TASK DESCRIPTION: Lines with the word "measures" in them must be copied from the records below.

(Source data)
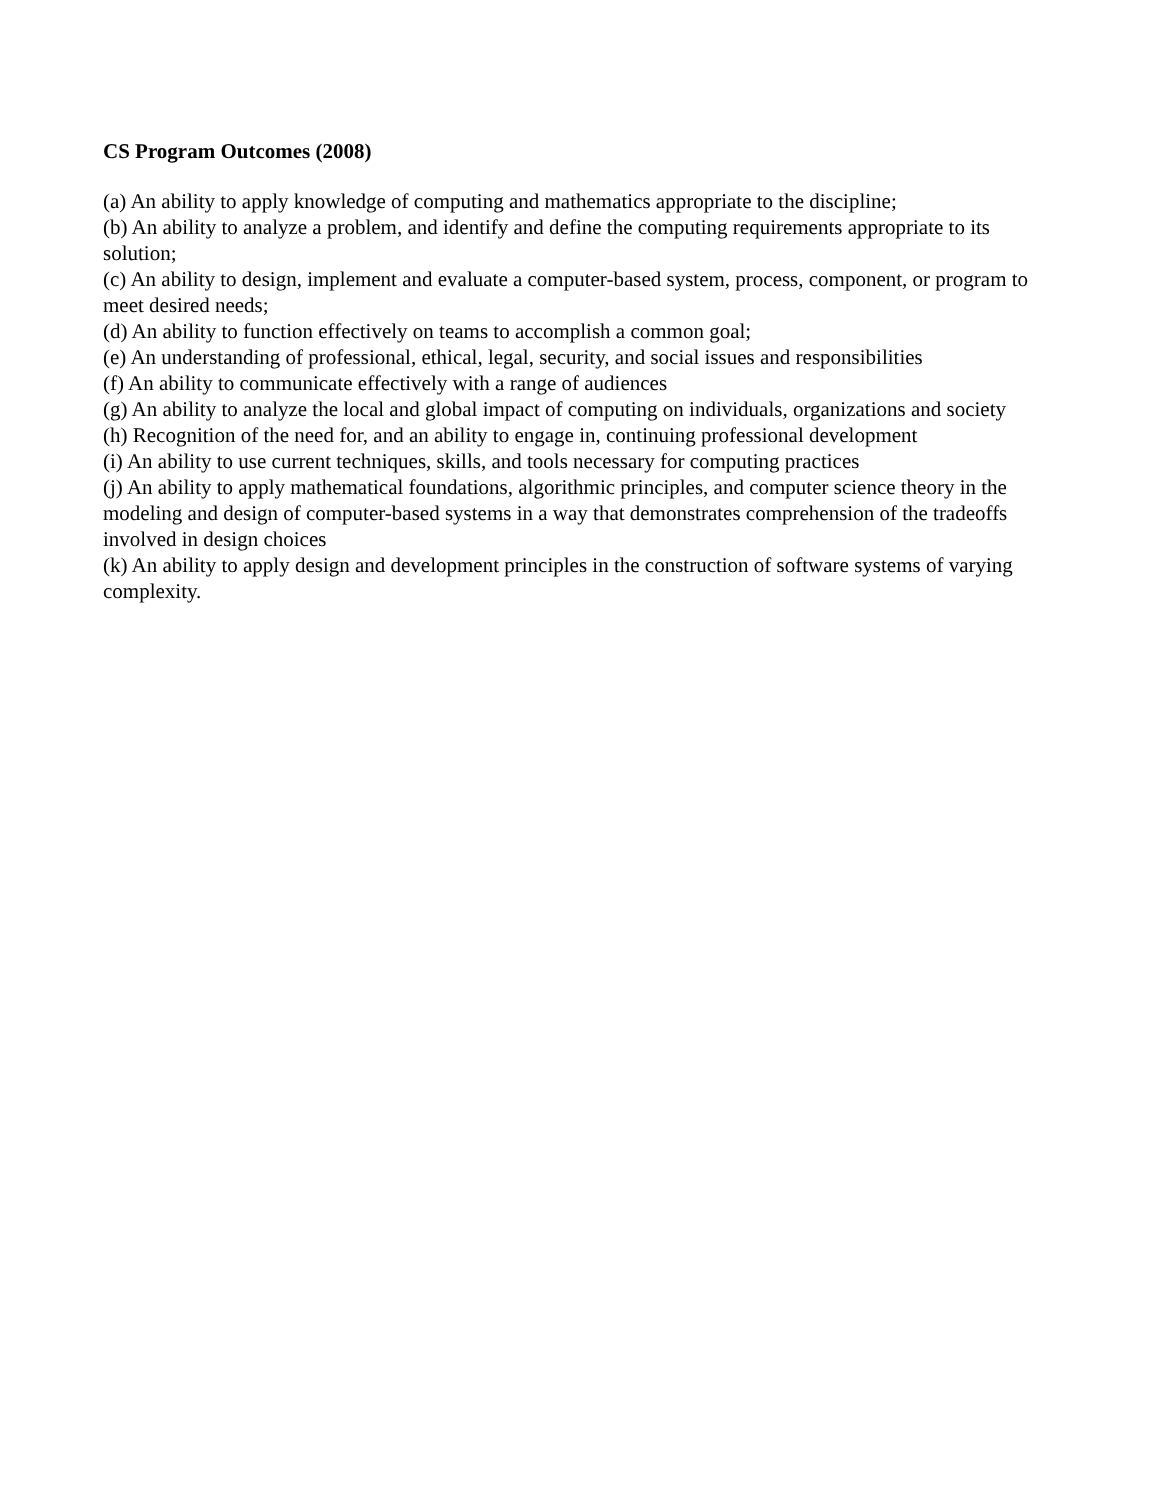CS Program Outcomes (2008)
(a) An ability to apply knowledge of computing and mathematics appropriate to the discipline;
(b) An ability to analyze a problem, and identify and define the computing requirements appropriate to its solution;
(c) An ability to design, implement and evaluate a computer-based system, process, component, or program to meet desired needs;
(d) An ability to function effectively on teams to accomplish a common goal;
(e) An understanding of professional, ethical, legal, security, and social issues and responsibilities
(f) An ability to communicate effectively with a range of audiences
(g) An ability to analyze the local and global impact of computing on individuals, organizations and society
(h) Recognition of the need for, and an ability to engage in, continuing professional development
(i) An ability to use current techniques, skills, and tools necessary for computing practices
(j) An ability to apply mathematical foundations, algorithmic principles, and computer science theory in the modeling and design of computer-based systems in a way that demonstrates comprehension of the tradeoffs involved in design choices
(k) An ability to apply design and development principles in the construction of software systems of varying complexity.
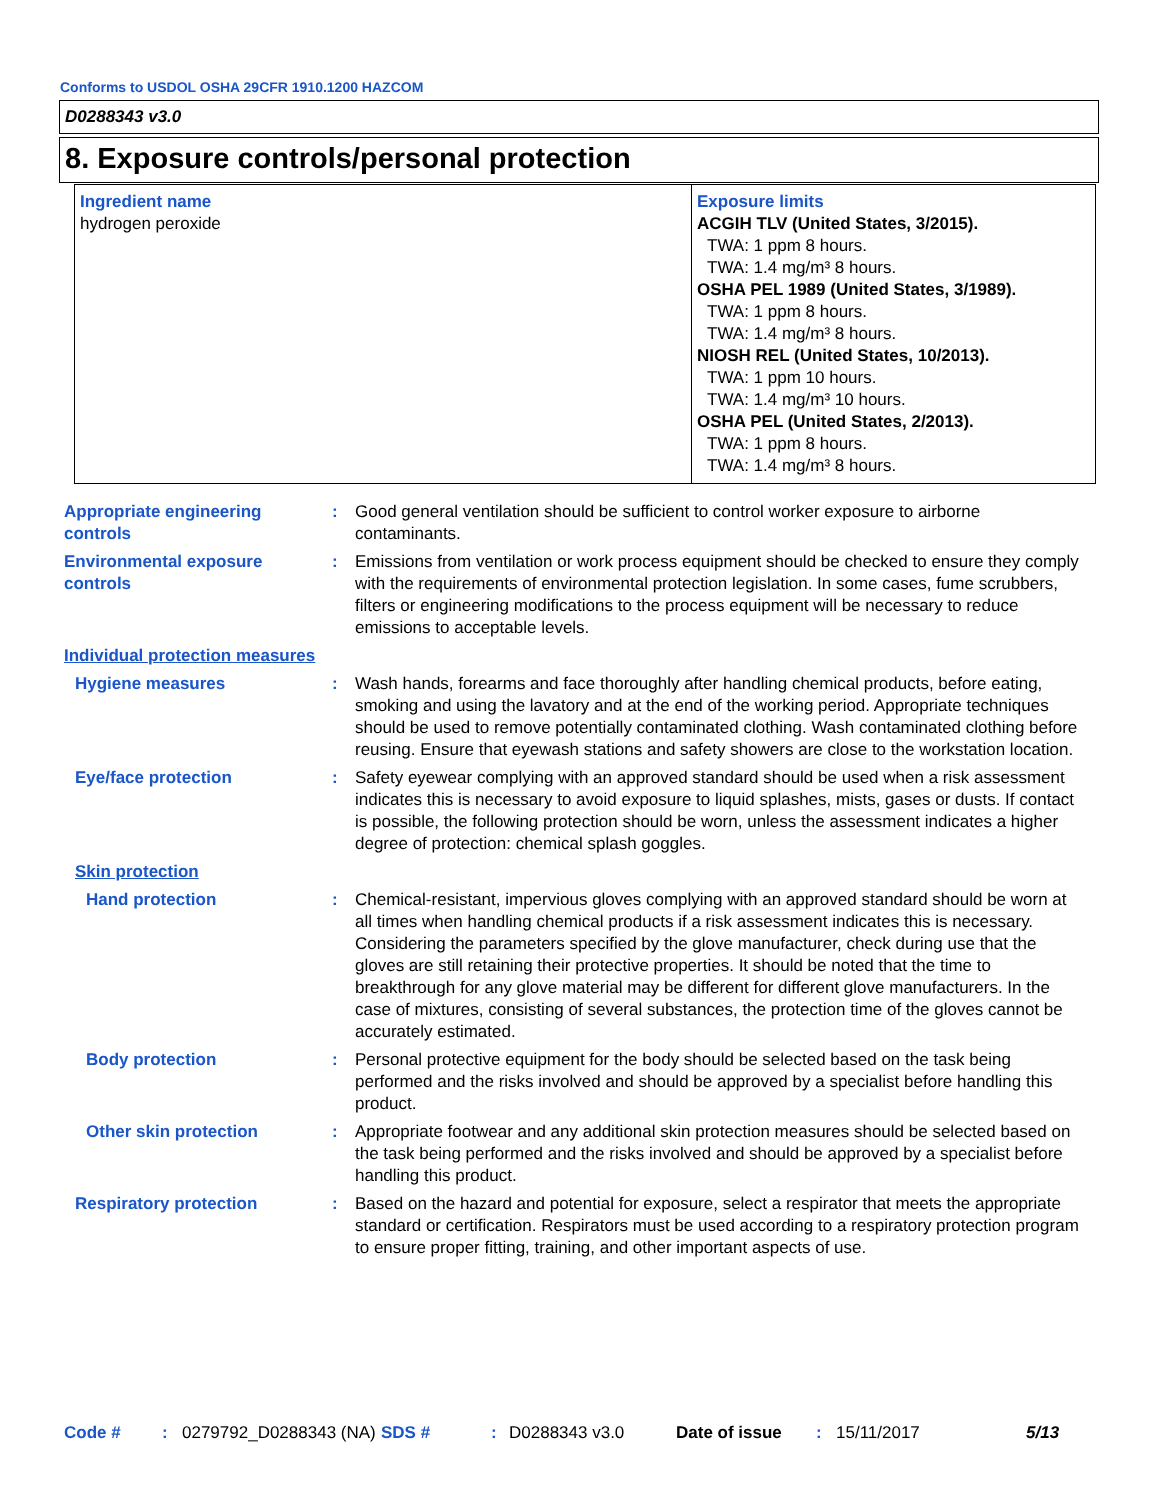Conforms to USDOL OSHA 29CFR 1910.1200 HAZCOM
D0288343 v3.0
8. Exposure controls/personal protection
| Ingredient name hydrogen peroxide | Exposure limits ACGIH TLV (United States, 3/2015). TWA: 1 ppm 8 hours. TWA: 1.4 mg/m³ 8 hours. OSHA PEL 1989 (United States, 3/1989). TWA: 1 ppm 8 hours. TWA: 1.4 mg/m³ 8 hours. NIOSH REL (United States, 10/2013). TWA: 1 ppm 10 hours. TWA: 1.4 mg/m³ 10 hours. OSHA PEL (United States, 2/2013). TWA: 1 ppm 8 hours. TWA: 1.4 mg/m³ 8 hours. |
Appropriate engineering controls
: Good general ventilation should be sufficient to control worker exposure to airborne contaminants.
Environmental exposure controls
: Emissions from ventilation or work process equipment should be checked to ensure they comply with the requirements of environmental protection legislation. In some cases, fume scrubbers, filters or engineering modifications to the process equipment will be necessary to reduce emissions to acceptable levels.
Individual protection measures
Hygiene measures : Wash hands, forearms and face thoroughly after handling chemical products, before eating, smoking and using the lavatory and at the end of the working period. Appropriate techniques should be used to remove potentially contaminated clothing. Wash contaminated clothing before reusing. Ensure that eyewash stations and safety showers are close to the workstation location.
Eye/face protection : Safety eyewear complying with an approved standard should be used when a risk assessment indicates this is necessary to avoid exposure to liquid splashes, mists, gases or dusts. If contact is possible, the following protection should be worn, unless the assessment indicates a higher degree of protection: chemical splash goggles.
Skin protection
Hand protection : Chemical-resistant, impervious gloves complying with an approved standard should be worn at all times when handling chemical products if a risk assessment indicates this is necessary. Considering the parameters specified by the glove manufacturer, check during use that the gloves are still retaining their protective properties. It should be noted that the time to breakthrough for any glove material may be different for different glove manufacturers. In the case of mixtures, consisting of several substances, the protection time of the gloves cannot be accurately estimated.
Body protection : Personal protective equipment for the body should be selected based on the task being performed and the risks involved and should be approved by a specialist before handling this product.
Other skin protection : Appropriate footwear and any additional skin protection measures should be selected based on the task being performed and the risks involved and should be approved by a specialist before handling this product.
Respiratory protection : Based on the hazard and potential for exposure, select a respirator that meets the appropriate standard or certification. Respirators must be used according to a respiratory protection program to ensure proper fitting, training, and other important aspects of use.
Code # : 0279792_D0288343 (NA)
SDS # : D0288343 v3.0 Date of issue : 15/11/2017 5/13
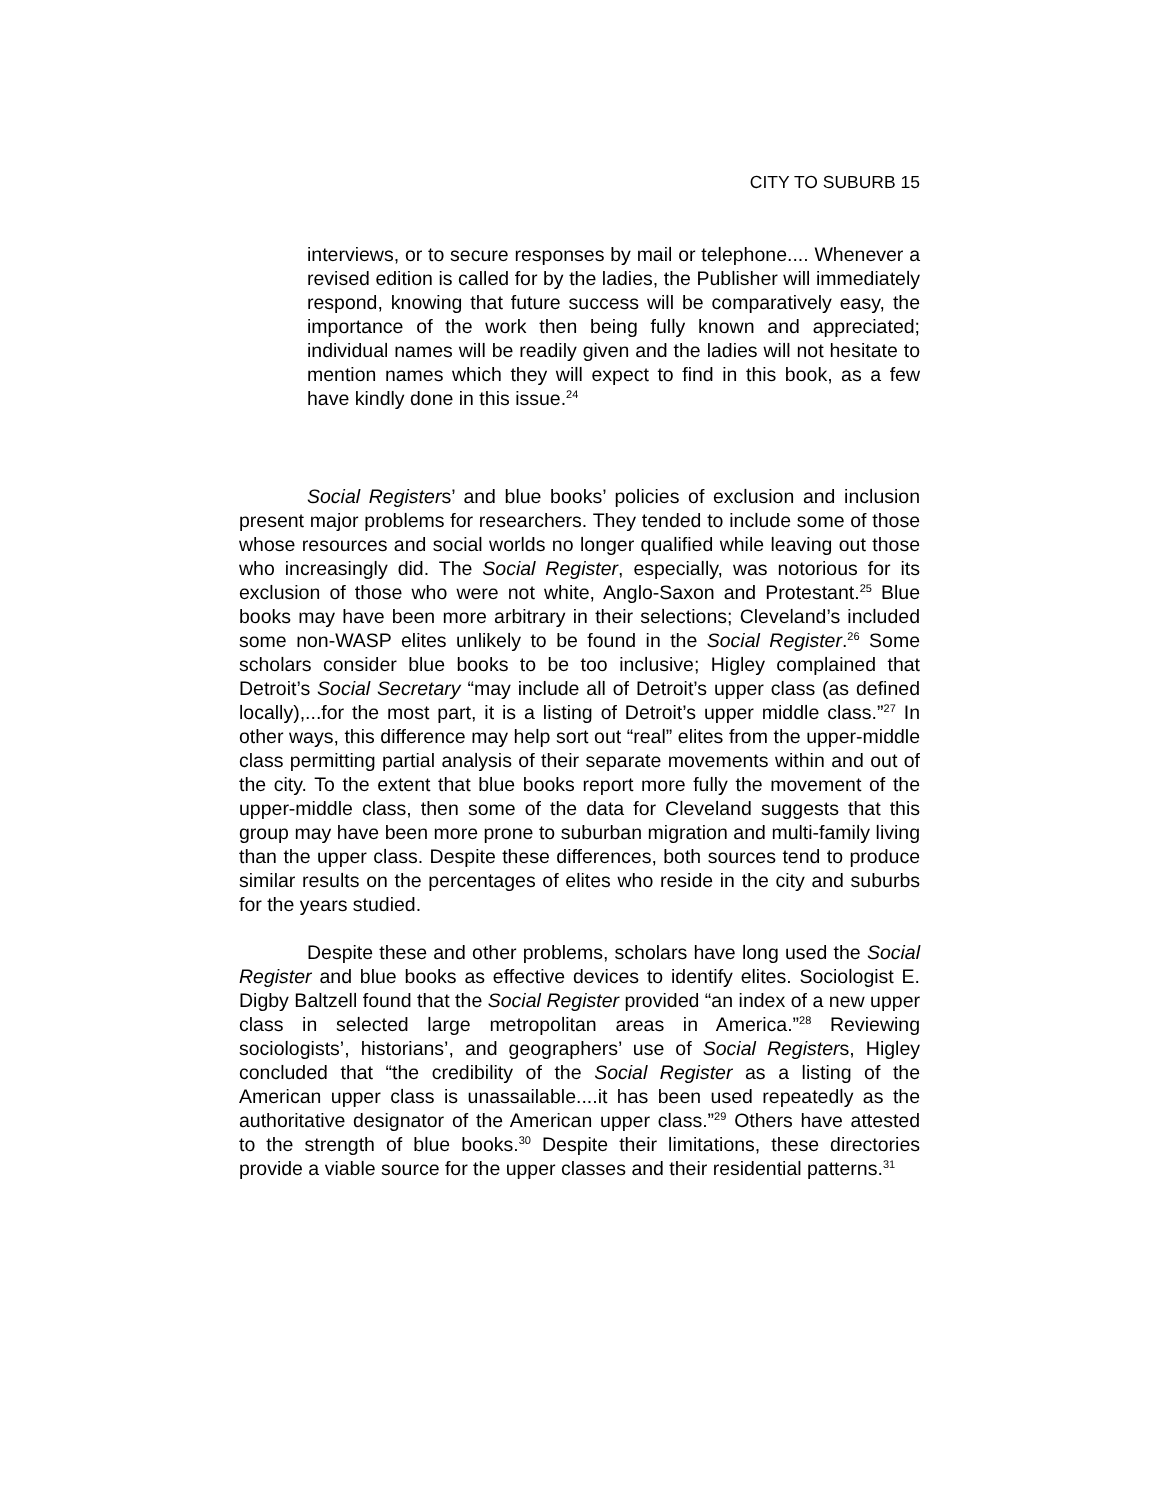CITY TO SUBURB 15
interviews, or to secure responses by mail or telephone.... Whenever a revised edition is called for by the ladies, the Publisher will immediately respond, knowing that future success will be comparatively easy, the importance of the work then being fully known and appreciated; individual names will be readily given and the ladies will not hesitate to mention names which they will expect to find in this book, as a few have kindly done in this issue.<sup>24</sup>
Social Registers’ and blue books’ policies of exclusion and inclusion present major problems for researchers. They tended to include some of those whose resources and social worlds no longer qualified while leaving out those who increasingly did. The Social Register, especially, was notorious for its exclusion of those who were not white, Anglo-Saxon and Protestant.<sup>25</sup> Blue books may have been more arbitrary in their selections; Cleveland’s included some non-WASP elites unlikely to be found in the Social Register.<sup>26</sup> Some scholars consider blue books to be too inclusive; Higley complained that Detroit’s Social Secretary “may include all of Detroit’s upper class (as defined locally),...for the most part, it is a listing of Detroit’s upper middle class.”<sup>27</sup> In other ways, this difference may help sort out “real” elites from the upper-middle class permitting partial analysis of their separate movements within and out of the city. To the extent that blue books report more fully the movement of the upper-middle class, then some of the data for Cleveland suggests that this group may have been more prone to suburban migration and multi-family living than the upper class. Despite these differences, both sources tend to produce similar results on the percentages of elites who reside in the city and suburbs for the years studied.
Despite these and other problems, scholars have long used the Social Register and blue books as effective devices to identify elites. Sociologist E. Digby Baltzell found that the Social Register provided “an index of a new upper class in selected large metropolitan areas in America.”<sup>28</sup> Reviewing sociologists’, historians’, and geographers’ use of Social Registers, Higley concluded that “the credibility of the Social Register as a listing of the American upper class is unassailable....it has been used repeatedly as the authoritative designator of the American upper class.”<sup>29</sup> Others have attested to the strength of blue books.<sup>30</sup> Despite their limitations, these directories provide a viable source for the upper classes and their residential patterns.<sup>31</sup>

RESULT OF THIS TASK:
Individual protection measures
Hygiene measures : Wash hands, forearms and face thoroughly after handling chemical products, before eating, smoking and using the lavatory and at the end of the working period. Appropriate techniques should be used to remove potentially contaminated clothing. Wash contaminated clothing before reusing. Ensure that eyewash stations and safety showers are close to the workstation location.
Other skin protection : Appropriate footwear and any additional skin protection measures should be selected based on the task being performed and the risks involved and should be approved by a specialist before handling this product.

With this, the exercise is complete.